• _Verilen Kayıtlar_:
+--

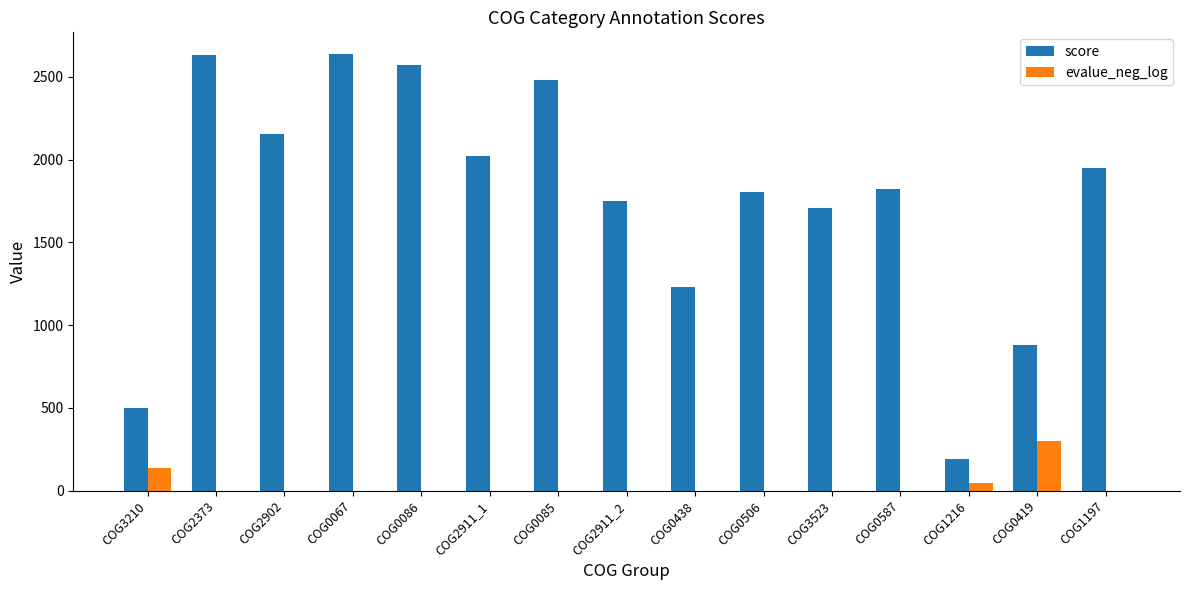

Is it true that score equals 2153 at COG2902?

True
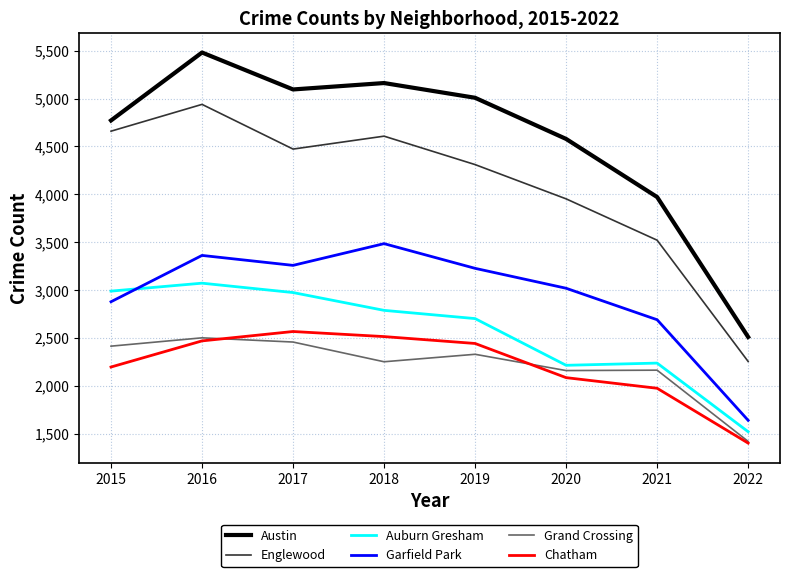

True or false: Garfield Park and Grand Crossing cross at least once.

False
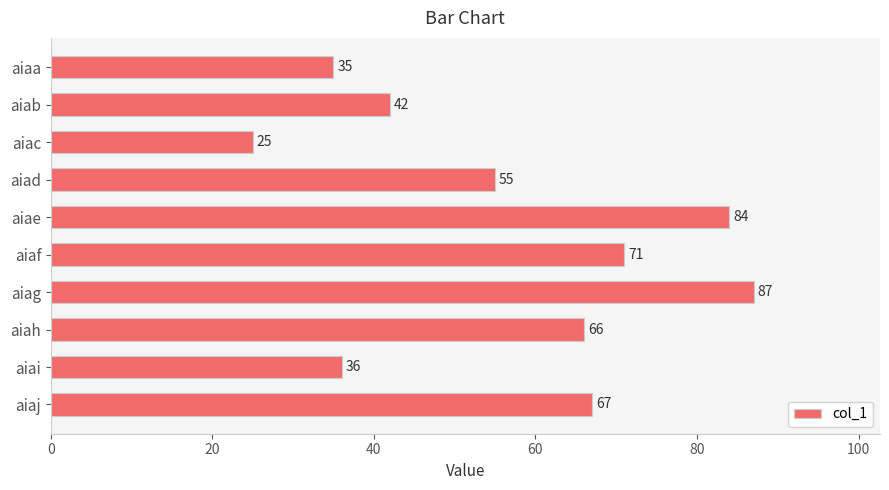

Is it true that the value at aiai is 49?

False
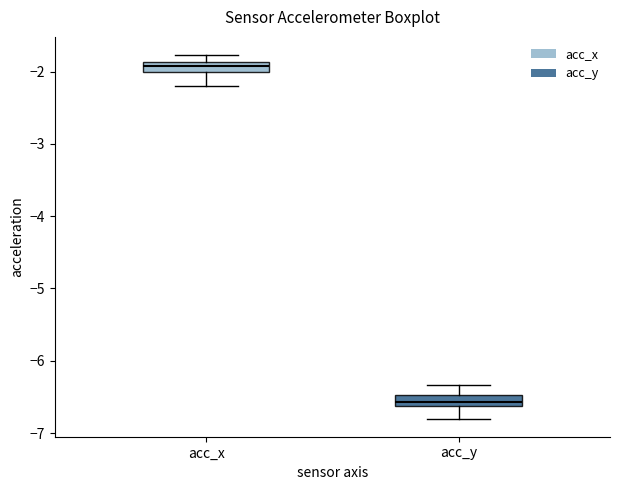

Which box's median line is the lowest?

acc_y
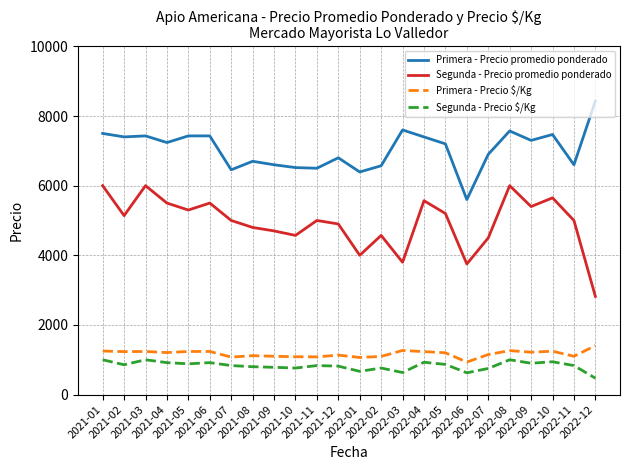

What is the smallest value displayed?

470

+--

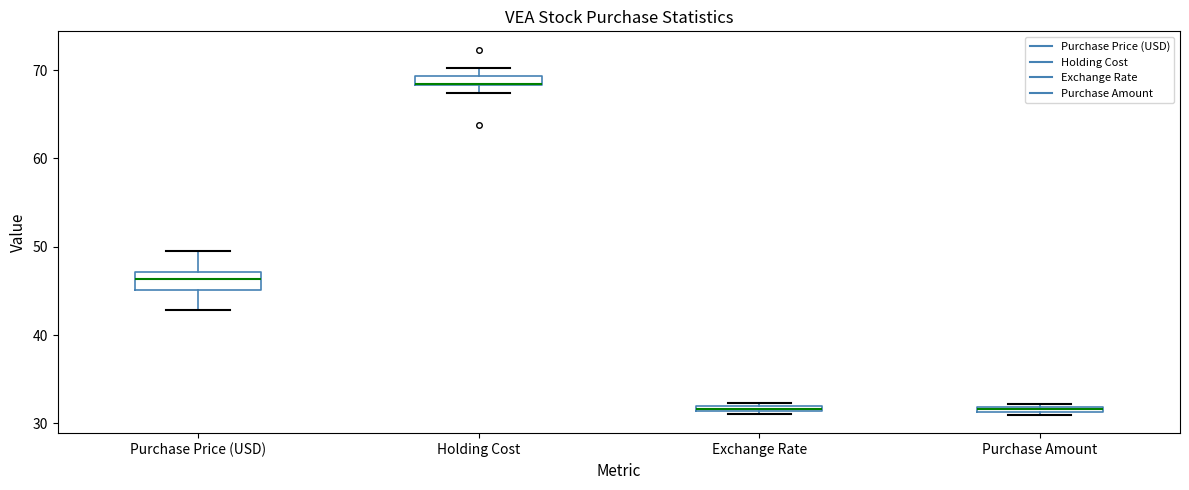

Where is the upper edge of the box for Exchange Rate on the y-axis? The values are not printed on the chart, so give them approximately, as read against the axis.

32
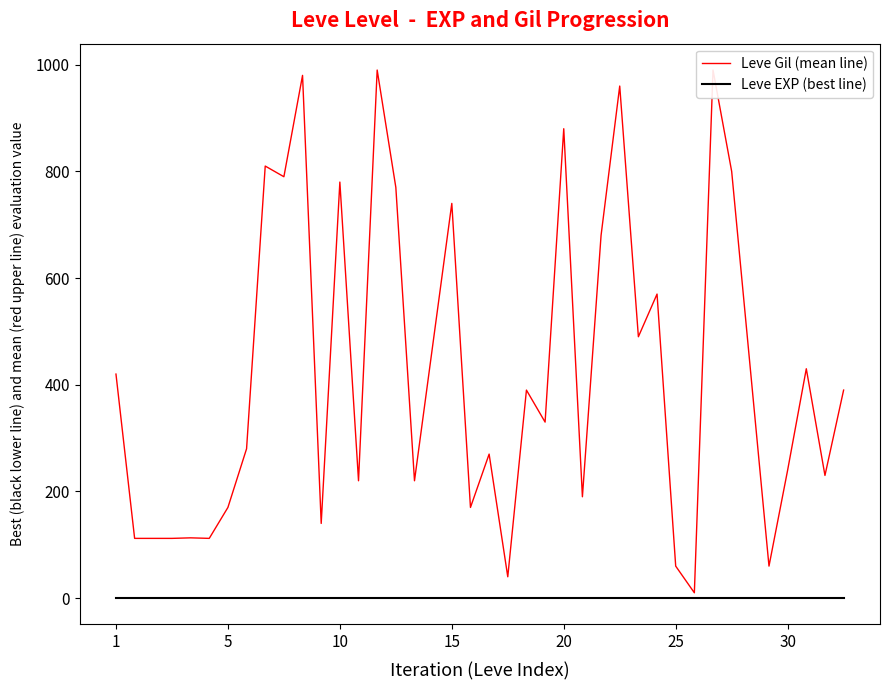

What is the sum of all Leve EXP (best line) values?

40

+--

• _Çözülecek Problem_: Kayıtların "Which box's median line is the lowest?" ifadesini içeren satırla açılıp "What is the smallest value displayed?" ifadesini içeren satırla kapanan bölümünü, iki uç dahil ve boş satırlar hariç, numaralı bir liste olarak sıralayın. Resimleri cevaba dahil etmeyin.

• _Problemin Çözümü_:
1. Which box's median line is the lowest?
2. acc_y
3. What is the smallest value displayed?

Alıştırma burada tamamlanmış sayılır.